Análise do Mercado de Trigo no Brasil

O mercado brasileiro de trigo encerrou a semana com uma postura de estabilidade, apresentando liquidez moderada e poucas mudanças em sua estrutura. Conforme esclarece o analista da Safras & Mercado, Elcio Bento, os moinhos estão bem abastecidos, adotando uma estratégia cautelosa nas compras e priorizando negociações pontuais. O foco do segmento agora é voltado para os embarques que devem ocorrer a partir da segunda quinzena de fevereiro.

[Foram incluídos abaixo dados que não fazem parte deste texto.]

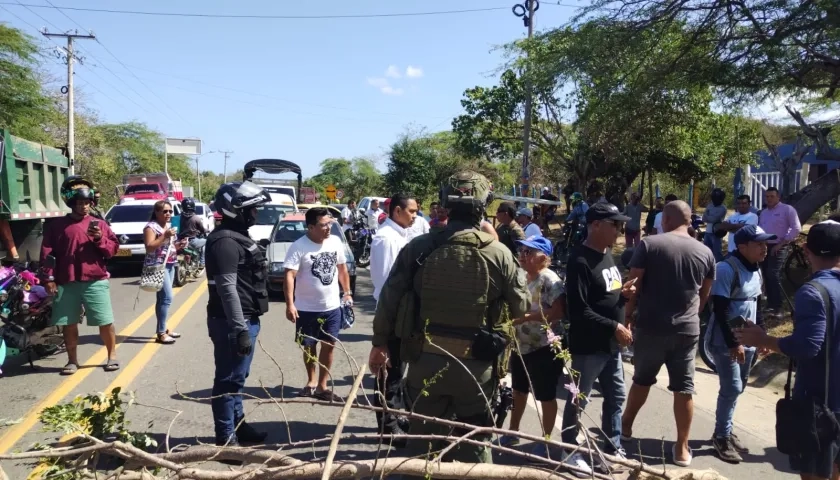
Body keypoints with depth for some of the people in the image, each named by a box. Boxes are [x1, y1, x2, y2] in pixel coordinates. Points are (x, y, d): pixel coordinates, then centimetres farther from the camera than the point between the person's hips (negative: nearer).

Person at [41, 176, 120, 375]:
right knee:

O comportamento do mercado se mostra influenciado pela dificuldade de alinhamento entre os preços de venda e compra, especialmente na região Sul do país. “Os vendedores têm pedido valores próximos de R$ 1.300 por tonelada FOB, no entanto, não estão sendo registradas transações nesses níveis”, explica Bento. A rigorosa seleção pela qualidade do grão, aliada à postura defensiva dos compradores, tem contribuído para restringir o volume de transações no mercado spot.

Negócios Regionais no Paraná

No Paraná, o mercado apresenta um comportamento regionalizado. Nos Campos Gerais, os moinhos mostraram interesse em valores entre R$ 1.200 e R$ 1.250 por tonelada para embarques programados para março e abril. Já os compradores que estão em situação mais urgente chegaram a oferecer até R$ 1.250 por tonelada CIF para fevereiro, desde que o trigo atenda a critérios de alto padrão.

No Norte do estado, o ritmo de negócios foi um pouco mais dinâmico, com operações ao redor de R$ 1.250 por tonelada CIF para entrega imediata, e cerca de R$ 1.270 por tonelada para os meses de fevereiro e março, refletindo uma maior movimentação local.

Situacão no Rio Grande do Sul

Contrapõe-se a essa dinâmica o cenário do Rio Grande do Sul, onde a atividade comercial praticamente estagnou. No porto, as indicações de preços giraram em torno de R$ 1.155 por tonelada, com entrega prevista para fevereiro e pagamento em março, embora sem interesse expressivo por parte dos compradores.

No interior do estado, os moinhos indicaram preços entre R$ 1.050 e R$ 1.070 por tonelada para embarques em março, mantendo o foco na gestão de estoques. Segundo Elcio Bento, a oferta total do estado é estimada em 3,9 milhões de toneladas, com uma sobra técnica que varia entre 120 mil e 320 mil toneladas. O analista aponta que pequenas flutuações na moagem, exportações ou ritmo de importações podem gerar um aperto de oferta, especialmente para o trigo de qualidade superior.

Fluxo Moderado em São Paulo

Em São Paulo, foram registrados negócios pontuais ao longo da semana, com operações CIF para março variando entre R$ 1.400 e R$ 1.450 por tonelada. Esse movimento reflete a dependência do estado por trigo de padrão superior, em grande parte importado.

O volume negociado ficou entre 10 mil e 15 mil toneladas, o que evidencia um fluxo moderado, embora constante, para atender demandas específicas da indústria de moagem.

Expectativas para a Safra 2025/26

De acordo com Bento, o mercado brasileiro de trigo se apresenta mais ajustado na safra 2025/26 em comparação aos anos anteriores, mesmo com um abastecimento geral considerado confortável. “Apesar de variações pontuais causadas por desajustes de curto prazo entre oferta e demanda, os preços tendem a seguir as linhas de paridade de importação, o que dá sustentação ao mercado”, destaca o analista.

Queda nas Exportações de Trigo

Informações divulgadas pela Associação Nacional dos Exportadores de Cereais (ANEC) revelam que o Brasil deve exportar 329,7 mil toneladas de trigo em janeiro de 2026, um volume significativamente inferior ao registrado no mesmo mês de 2025, que somou 660,7 mil toneladas. No acumulado de 2025, o país exportou 2,324 milhões de toneladas.

Na semana encerrada em 17 de janeiro, os embarques totalizaram 147,3 mil toneladas e, conforme a ANEC, não há previsão de novos volumes entre 18 e 24 de janeiro.